• _Text_

▬▬▬▬▬▬▬▬▬▬

Your final assignment is to implement a trie in Python. This is a data structure that we have not discussed in class, so this assignment is meant to simulate the sorts of problems you might encounter as a developer: implementing a new data structure for a particular task.
The program context is a spell checker. The need is to store a spelling dictionary so that it is as fast as possible to see whether a word is in the dictionary. The data structure we will use to store the dictionary is called a trie, which is derived from the middle letters of the word retrieval. Tries were invented many years ago to speed information retrieval tasks.
A trie is a tree whose edges are labeled with letters. Paths from the root of the trie spell out words. The image below shows a trie.
The black nodes indicate that the path to this point in the trie spells a word. The words represented by this trie are a, an, and, ant, cab and cat. It is very fast to check whether a word is in a trie: one need only start from the root and trace out the word along the edges; if one ends up at a word-terminating node (a black node), then the word is in the trie, otherwise it is not. A trie is very good for spell checking: simply construct a trie representing all the words in a dictionary, and then check each word in a document to see if it is in the trie. The words not in the trie are (presumably) misspelled.
Tries can also efficiently support auto-completion. Given the prefix-based structure of the trie, it is straightforward to enumerate all of the words that begin with a given letter sequence: these will be represented by nodes that are descendants of the node corresponding to that prefix.
There are many ways to implement tries. We will use a simple implementation that uses a lot of space, but is fast. Each node of the trie has a Boolean field indicating whether a string ending there is a word (corresponding to whether the node is black or white in the diagram). Each node also contains a Python dictionary representing outgoing edges. The dictionary keys are individual letters, and the values are references to other trie nodes.

▬▬▬▬▬▬▬▬▬▬

From the trie assignment text, extract the passage between "The program context" and "information retrieval tasks.", inclusive.

▬▬▬▬▬▬▬▬▬▬

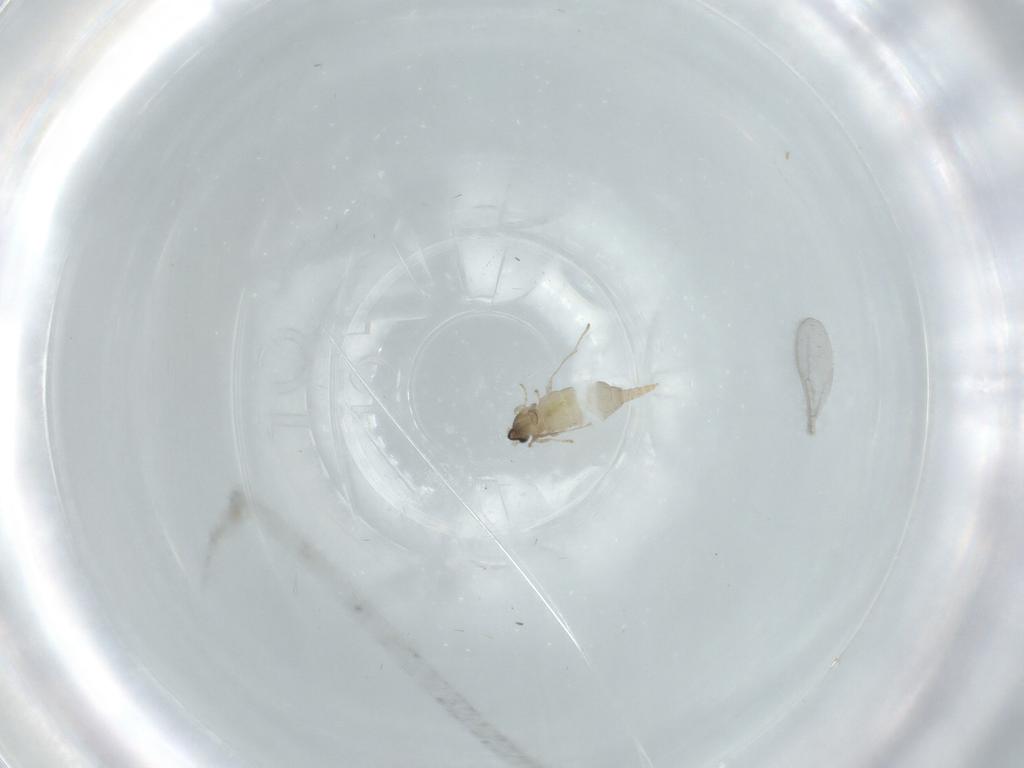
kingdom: Animalia
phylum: Arthropoda
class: Insecta
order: Diptera
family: Cecidomyiidae
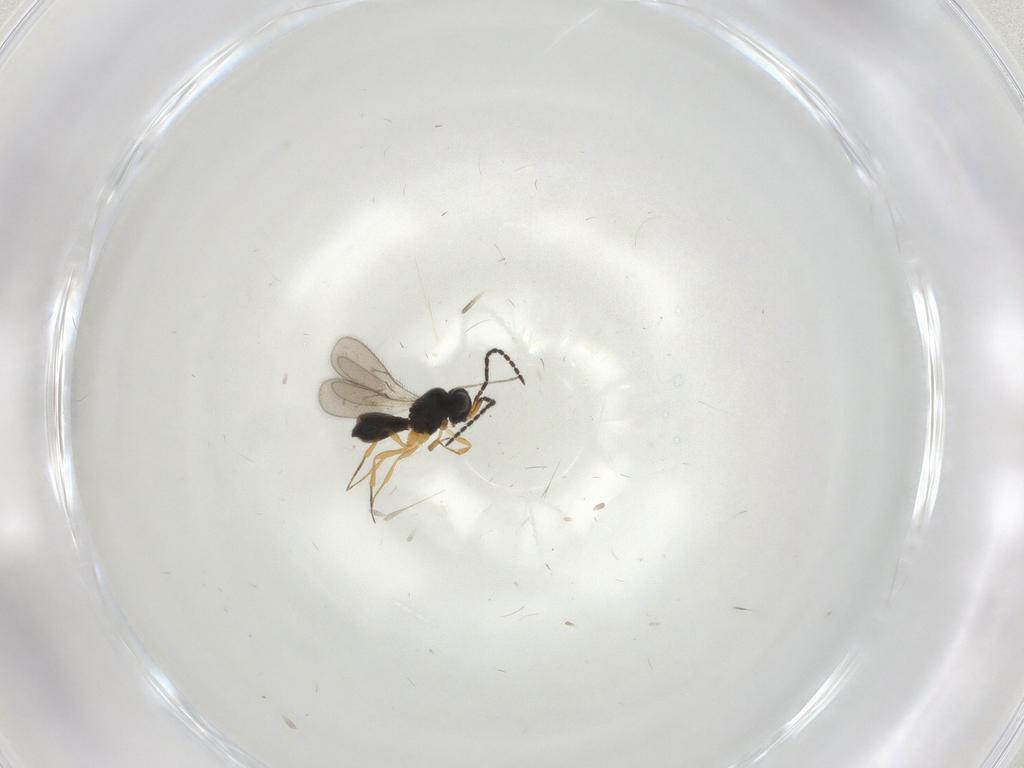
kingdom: Animalia
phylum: Arthropoda
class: Insecta
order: Hymenoptera
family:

▬▬▬▬▬▬▬▬▬▬

• _Response to the task_
The program context is a spell checker. The need is to store a spelling dictionary so that it is as fast as possible to see whether a word is in the dictionary. The data structure we will use to store the dictionary is called a trie, which is derived from the middle letters of the word retrieval. Tries were invented many years ago to speed information retrieval tasks.